O ex-assessor do ministro Alexandre de Moraes no Tribunal Superior Eleitoral (TSE), Eduardo Tagliaferro, afirmou que as provas que ele reuniu contra o magistrado estão “seguras e intocáveis“.
Esta declaração foi publicada nas redes sociais por seu advogado, Eduardo Kuntz, após a detenção de Tagliaferro na Itália nesta quarta-feira, 1º de outubro.
Eduardo Tagliaferro foi detido na Itália. A notícia pode causar preocupação, mas é preciso deixar algo muito claro: as provas que ele reuniu estão seguras e intocáveis. Desde o início, Eduardo sabia dos riscos que corria. Ele mesmo já havia alertado que, se um dia tentassem calá-lo, outros dariam continuidade ao seu trabalho e garantiriam que nada fosse escondido. Hoje, a prisão não representa o fim de sua missão, mas a confirmação de que suas denúncias têm força e incomodam poderosos. O silêncio que tentam impor a ele não vai apagar a verdade. As provas permanecem guardadas e, mais cedo ou mais tarde, virão à tona. Essa história não se encerra aqui.

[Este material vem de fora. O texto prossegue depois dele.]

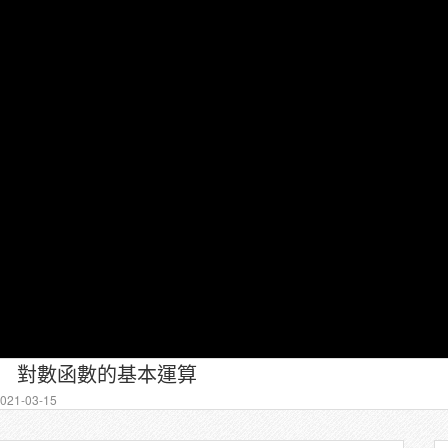
6 對數函數的基本運算
21-03-15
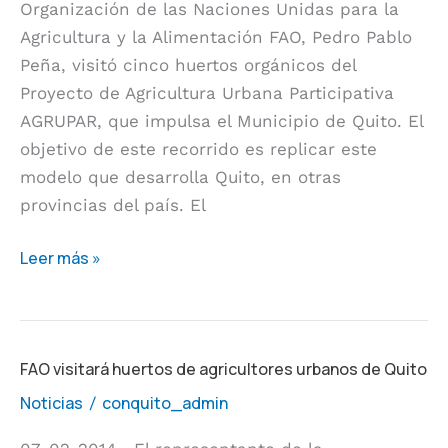
Organización de las Naciones Unidas para la
orgánicos
Agricultura y la Alimentación FAO, Pedro Pablo
del
Peña, visitó cinco huertos orgánicos del
programa
Proyecto de Agricultura Urbana Participativa
AGRUPAR
AGRUPAR, que impulsa el Municipio de Quito. El
de
objetivo de este recorrido es replicar este
Quito
modelo que desarrolla Quito, en otras
provincias del país. El
Leer más »
FAO
FAO visitará huertos de agricultores urbanos de Quito
visitará
Noticias
conquito_admin
/
huertos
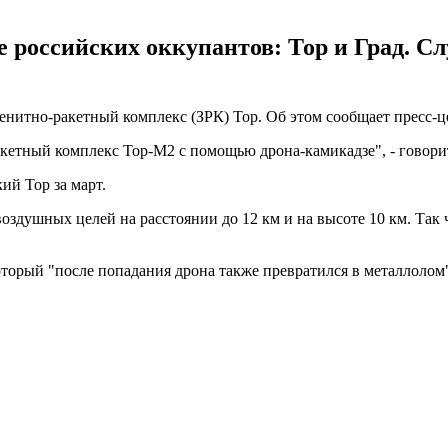
 российских оккупантов: Тор и Град. С
итно-ракетный комплекс (ЗРК) Тор. Об этом сообщает пресс-цен
етный комплекс Тор-М2 с помощью дрона-камикадзе", - говори
й Тор за март.
здушных целей на расстоянии до 12 км и на высоте 10 км. Так чт
торый "после попадания дрона также превратился в металлолом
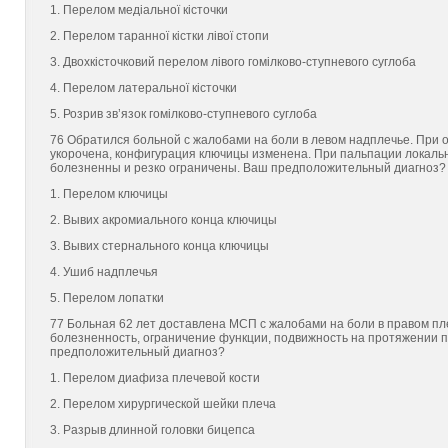
1. Перелом медіальної кісточки
2. Перелом таранної кістки лівої стопи
3. Двохкісточковий перелом лівого гомілково-ступневого суглоба
4. Перелом латеральної кісточки
5. Розрив зв’язок гомілково-ступневого суглоба
76 Обратился больной с жалобами на боли в левом надплечье. При 
укорочена, конфигурация ключицы изменена. При пальпации локальн
болезненны и резко ограничены. Ваш предположительный диагноз?
1. Перелом ключицы
2. Вывих акромиального конца ключицы
3. Вывих стернального конца ключицы
4. Ушиб надплечья
5. Перелом лопатки
77 Больная 62 лет доставлена МСП с жалобами на боли в правом пл
болезненность, ограничение функции, подвижность на протяжении п
предположительный диагноз?
1. Перелом диафиза плечевой кости
2. Перелом хирургической шейки плеча
3. Разрыв длинной головки бицепса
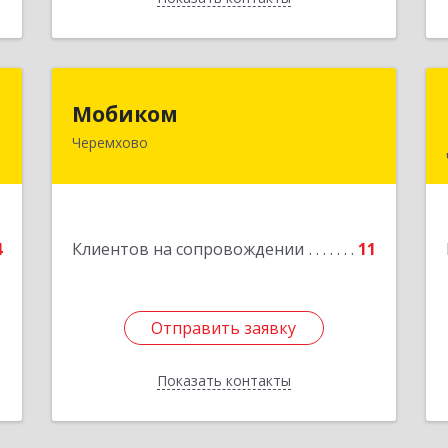
м
Мобиком
Мобиком
ч
Черемхово
Подробнее
,
2
4
Клиентов на сопровождении
11
е
Отправить заявку
Отправить заявку
Показать контакты
Назад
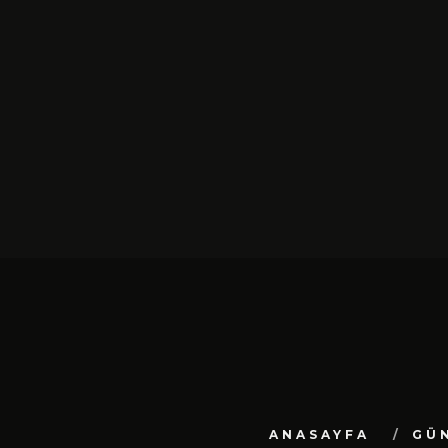
SIYAH TAVŞAN’DAN TEKINSIZ
YÜRÜYÜŞ: “ÜÇ ADIM” TÜ
DIJITAL MÜZIK
PLATFORMLARINDA YAYIN
ŞUBAT 13, 2026
ANASAYFA
GÜ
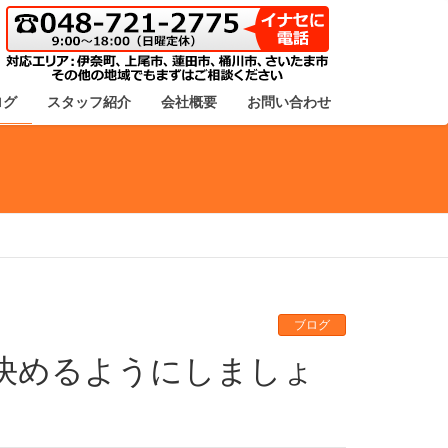
ログ
スタッフ紹介
会社概要
お問い合わせ
ブログ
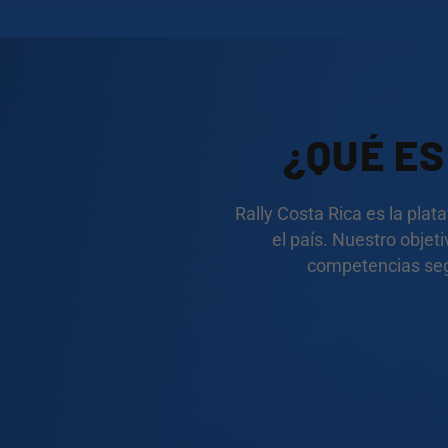
¿QUÉ E
Rally Costa Rica es la plat
el país. Nuestro objet
competencias segu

Ela apenas se fortalece escreveu Kuntz
De acordo com o advogado, seu cliente já havia previsto a possibilidade de tentativas de silenciamento e deixou documentado que outras pessoas continuariam o trabalho que ele iniciou.
O advogado de Carla Zambelli, Fábio Pagnozzi, comunicou à coluna Paulo Cappelli do portal Metrópoles que “a polícia aqui na Itália disse que se trata de uma detenção para Tagliaferro prestar esclarecimentos sobre um processo no Brasil“.
Segundo ele, o ex-assessor de Moraes deve ser liberado após ser ouvido na delegacia para onde foi levado.
Nas redes sociais, Pagnozzi, que está em Roma, relatou ter sido contatado por Tagliaferro após a abordagem policial.
Tagliaferro foi denunciado pela Procuradoria-Geral da República (PGR) pelo vazamento de mensagens trocadas entre servidores do gabinete de Moraes. Ele está há alguns meses na Itália.
Em agosto, Moraes solicitou sua extradição, sob acusação de vazamento de dados sigilosos. O Ministério da Justiça informou que enviou pedido ao Itamaraty em 20 de agosto, para formalização junto ao governo italiano.